To be done
Extract each line in the rows below that contains the string "kern", copying those lines as they appear.

Excerpted records

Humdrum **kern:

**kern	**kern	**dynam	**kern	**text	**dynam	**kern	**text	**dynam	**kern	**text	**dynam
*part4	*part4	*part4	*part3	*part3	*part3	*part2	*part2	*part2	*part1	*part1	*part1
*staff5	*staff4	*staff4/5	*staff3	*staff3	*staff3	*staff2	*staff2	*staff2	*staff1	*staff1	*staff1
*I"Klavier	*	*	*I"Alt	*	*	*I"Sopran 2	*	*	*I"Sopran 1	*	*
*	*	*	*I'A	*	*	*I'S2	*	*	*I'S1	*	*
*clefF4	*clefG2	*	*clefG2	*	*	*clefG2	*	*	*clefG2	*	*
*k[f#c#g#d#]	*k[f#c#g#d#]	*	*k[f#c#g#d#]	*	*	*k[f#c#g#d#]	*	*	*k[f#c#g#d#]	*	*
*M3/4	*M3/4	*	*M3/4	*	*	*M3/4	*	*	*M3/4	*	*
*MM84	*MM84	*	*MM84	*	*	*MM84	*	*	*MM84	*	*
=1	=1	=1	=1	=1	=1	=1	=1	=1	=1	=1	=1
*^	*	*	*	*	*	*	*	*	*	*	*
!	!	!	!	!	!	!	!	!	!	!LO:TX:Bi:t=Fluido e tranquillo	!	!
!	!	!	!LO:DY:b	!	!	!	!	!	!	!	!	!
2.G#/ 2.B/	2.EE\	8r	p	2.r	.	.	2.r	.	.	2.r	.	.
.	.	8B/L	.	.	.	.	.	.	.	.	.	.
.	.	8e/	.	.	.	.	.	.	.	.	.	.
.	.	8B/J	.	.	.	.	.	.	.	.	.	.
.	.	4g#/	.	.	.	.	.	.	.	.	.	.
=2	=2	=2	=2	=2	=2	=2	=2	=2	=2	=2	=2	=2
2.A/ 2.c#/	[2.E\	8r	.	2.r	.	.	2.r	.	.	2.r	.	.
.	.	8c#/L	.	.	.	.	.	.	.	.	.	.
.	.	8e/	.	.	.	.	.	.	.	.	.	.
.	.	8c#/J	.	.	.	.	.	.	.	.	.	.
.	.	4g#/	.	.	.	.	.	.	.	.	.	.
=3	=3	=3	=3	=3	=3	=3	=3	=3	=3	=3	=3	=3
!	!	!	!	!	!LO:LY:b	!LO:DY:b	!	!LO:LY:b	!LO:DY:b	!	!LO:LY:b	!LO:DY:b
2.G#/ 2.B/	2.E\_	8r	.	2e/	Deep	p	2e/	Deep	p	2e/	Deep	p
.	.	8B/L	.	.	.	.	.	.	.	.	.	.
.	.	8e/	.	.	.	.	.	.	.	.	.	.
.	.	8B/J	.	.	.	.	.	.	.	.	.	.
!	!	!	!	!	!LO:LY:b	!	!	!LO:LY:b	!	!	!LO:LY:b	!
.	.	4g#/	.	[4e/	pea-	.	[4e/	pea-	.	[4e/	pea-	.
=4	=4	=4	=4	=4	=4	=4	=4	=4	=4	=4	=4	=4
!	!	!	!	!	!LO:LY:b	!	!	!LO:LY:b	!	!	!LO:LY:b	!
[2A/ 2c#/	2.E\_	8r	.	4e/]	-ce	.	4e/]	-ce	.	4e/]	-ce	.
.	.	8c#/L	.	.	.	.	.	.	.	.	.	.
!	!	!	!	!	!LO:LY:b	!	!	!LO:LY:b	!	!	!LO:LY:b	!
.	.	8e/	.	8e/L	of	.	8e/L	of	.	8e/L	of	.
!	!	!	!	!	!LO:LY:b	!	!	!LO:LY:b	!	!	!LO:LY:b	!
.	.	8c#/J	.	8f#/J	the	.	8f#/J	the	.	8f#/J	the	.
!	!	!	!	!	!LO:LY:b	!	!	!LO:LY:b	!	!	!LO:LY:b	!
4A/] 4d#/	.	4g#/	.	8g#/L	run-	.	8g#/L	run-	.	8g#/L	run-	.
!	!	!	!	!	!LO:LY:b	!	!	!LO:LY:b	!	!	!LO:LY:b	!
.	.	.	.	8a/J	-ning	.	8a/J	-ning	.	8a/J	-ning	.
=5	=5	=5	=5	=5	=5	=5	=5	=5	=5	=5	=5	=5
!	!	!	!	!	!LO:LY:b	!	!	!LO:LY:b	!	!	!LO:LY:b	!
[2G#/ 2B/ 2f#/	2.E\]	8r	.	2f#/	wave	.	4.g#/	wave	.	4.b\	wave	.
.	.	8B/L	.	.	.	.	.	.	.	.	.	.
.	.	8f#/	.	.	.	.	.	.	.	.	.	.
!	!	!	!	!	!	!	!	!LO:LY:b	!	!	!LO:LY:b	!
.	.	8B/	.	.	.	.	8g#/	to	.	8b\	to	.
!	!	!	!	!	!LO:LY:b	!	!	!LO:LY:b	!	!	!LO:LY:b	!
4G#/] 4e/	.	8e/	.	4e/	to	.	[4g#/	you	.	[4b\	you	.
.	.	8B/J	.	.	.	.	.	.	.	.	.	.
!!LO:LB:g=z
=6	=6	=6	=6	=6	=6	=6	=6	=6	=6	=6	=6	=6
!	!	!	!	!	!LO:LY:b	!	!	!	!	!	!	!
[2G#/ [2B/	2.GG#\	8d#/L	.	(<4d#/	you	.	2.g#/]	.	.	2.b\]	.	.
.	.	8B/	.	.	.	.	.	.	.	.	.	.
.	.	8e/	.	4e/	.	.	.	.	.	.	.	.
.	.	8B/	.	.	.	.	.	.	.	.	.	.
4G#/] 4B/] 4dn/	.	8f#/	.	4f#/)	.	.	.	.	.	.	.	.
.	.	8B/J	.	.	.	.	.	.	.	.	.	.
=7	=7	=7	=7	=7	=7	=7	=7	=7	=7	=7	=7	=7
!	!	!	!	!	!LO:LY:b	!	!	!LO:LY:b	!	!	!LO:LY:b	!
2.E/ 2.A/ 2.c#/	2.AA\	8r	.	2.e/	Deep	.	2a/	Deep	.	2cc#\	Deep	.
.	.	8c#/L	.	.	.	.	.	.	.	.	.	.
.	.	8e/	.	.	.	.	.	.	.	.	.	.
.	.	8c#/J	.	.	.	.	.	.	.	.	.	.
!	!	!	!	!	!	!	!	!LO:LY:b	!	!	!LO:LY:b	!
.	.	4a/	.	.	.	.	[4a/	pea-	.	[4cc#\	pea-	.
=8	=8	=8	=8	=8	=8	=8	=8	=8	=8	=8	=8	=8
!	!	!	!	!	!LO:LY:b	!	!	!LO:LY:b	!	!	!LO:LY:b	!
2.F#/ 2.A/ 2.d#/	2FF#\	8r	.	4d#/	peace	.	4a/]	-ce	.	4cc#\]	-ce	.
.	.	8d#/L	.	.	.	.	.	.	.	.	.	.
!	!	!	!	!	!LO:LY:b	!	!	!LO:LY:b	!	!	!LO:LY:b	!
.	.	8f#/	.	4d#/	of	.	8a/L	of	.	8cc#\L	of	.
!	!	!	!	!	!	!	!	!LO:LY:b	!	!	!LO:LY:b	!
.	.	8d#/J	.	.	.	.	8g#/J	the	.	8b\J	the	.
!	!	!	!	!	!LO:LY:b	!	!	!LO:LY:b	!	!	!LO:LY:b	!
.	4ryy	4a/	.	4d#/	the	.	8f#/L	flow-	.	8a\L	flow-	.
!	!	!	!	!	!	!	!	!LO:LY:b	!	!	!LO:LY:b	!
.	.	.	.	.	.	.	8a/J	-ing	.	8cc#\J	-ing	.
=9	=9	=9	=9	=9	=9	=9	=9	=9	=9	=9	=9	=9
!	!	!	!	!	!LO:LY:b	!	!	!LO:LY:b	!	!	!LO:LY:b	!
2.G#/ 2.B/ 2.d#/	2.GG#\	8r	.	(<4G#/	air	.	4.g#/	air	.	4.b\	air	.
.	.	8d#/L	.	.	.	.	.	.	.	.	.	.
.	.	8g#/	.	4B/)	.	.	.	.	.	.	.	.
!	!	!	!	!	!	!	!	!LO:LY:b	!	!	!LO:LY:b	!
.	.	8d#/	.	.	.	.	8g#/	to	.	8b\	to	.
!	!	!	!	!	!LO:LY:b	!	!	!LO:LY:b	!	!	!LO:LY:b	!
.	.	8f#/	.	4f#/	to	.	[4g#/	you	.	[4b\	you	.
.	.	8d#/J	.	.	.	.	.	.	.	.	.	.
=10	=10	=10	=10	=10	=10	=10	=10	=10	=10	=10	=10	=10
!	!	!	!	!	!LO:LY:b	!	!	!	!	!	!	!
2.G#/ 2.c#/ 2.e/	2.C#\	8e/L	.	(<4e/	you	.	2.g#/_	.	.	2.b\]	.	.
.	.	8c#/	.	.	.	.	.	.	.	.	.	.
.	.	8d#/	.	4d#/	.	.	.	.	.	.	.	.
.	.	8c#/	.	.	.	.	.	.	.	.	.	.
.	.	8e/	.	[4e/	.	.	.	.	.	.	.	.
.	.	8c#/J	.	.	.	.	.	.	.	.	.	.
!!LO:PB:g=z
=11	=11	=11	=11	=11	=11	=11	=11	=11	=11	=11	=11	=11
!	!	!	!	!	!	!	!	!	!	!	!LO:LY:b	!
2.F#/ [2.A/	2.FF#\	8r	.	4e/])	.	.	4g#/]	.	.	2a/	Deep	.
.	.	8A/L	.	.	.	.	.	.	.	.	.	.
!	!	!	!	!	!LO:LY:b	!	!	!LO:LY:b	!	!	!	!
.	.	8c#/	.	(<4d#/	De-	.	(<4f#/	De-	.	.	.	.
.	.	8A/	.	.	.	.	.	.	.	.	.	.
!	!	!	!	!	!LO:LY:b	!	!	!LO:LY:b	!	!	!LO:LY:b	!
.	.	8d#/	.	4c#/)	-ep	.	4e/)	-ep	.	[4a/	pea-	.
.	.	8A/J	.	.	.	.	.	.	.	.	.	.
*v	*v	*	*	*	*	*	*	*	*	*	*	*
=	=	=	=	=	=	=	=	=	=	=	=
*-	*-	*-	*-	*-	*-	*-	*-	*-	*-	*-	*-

Answer for the task
Humdrum **kern:
**kern	**kern	**dynam	**kern	**text	**dynam	**kern	**text	**dynam	**kern	**text	**dynam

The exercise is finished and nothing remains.